* _Records for the exercise_:
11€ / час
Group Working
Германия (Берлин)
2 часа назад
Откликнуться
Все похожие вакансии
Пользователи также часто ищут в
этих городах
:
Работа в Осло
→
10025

* _Work to complete_:
Above are some records; repeat all of them exactly.

* _Result of this exercise_:
11€ / час
Group Working
Германия (Берлин)
2 часа назад
Откликнуться
Все похожие вакансии
Пользователи также часто ищут в
этих городах
:
Работа в Осло
→
10025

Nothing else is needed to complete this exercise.